The brief examines two cohorts of teachers trained through residency programs (TRPs)—those who were in their first year of teaching and those who were in their second year of teaching as of spring 2012. It looks at the rates at which the TRP teachers were retained in the same district and the same school as of fall 2013, thereby tracking two successive cohorts of teachers into their third or fourth year as a teacher of record. The brief updates earlier study findings (Silva et al. 2014) which examined retention as of fall 2012. For context, like the earlier report, the brief also includes retention findings based on a representative sample of teachers with similar experience and teaching in the same districts as the residency teachers, but who were trained through other (non-TRP) programs.

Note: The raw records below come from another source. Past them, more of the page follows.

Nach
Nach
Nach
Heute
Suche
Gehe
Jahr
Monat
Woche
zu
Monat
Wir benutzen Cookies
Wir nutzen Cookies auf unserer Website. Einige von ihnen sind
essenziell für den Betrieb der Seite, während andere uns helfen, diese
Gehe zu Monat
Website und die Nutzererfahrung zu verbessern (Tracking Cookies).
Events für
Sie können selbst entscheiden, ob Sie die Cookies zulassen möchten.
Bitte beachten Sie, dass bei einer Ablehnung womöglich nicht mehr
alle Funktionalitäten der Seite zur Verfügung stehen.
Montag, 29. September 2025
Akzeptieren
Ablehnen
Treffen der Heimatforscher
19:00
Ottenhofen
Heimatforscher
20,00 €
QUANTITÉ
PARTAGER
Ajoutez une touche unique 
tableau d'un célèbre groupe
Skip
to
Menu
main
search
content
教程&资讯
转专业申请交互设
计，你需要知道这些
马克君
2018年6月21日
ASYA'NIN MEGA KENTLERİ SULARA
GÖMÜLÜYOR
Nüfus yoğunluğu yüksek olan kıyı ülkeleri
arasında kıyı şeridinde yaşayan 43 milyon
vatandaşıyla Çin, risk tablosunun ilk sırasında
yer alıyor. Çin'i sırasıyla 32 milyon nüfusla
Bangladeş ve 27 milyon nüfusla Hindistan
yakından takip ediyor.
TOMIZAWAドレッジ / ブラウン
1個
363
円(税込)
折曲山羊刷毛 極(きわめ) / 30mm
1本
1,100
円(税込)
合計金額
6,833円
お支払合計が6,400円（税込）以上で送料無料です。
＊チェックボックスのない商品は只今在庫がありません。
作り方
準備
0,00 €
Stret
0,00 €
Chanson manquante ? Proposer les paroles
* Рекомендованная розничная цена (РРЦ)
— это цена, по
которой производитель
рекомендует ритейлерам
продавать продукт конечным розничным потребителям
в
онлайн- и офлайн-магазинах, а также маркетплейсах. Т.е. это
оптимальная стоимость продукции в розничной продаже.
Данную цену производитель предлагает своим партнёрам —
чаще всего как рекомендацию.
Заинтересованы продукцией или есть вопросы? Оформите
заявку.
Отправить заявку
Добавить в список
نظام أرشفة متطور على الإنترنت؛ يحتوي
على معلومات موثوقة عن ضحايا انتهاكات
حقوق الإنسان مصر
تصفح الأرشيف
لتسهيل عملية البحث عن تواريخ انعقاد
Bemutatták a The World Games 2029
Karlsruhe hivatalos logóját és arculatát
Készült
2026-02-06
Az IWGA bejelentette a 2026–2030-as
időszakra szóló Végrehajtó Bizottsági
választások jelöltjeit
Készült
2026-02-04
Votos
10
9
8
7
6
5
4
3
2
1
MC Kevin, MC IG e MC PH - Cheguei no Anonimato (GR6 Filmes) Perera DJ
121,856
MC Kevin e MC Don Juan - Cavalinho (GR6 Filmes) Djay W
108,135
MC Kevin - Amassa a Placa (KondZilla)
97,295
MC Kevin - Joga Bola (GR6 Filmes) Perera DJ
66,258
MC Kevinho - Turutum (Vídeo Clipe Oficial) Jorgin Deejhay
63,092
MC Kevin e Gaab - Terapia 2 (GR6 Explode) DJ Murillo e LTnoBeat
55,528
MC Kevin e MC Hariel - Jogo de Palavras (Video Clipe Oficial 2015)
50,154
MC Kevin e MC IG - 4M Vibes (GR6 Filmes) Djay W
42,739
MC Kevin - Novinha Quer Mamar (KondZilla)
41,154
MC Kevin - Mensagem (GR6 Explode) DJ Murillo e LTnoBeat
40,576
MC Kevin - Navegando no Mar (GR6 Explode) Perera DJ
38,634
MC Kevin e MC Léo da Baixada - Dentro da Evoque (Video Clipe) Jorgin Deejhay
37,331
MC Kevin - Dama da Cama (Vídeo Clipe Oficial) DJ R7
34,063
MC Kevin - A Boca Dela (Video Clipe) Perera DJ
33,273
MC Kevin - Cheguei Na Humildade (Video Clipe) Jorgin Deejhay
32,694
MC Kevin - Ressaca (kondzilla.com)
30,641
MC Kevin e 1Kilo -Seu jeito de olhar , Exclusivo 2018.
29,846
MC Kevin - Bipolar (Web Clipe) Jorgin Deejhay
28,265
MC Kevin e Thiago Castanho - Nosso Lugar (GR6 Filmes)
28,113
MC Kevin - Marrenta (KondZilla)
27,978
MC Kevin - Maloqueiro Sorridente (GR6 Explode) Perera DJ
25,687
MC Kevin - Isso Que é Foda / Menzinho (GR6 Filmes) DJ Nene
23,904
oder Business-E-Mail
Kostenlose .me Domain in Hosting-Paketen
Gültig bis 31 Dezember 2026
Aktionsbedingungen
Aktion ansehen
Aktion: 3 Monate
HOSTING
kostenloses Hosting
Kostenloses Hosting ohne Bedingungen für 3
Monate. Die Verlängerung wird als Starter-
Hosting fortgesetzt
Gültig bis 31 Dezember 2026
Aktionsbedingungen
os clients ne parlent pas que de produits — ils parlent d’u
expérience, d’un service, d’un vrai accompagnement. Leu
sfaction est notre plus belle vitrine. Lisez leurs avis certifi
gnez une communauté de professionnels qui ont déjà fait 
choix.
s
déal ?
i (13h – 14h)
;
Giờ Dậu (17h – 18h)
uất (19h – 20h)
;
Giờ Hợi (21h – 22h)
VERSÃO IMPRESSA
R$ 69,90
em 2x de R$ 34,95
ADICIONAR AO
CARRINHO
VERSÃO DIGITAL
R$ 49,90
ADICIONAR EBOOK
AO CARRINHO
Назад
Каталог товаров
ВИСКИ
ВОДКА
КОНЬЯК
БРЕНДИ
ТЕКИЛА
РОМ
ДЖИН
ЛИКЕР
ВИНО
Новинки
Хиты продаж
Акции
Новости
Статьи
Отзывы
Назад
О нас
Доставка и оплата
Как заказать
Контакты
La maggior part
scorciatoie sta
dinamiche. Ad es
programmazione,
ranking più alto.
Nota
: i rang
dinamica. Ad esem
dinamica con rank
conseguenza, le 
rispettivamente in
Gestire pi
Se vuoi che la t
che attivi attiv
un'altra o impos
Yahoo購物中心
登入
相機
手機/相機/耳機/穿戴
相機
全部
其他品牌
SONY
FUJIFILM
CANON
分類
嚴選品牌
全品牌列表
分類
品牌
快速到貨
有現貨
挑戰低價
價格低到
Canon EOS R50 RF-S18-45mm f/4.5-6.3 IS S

Teachers trained through residency programs were more likely than other teachers to remain in their districts. Eighty-two percent of residency teachers and 72 percent of other teachers remained in the same district from spring 2012 to fall 2013. Residency program teachers and other teachers remained in their schools at similar rates, with approximately 61% of teachers in both groups remaining in the same school from spring 2012 to fall 2013. Residency program teachers who changed schools tended to join ones where a similar proportion of students were from low-income families, a lower percentage were black, and achievement was higher.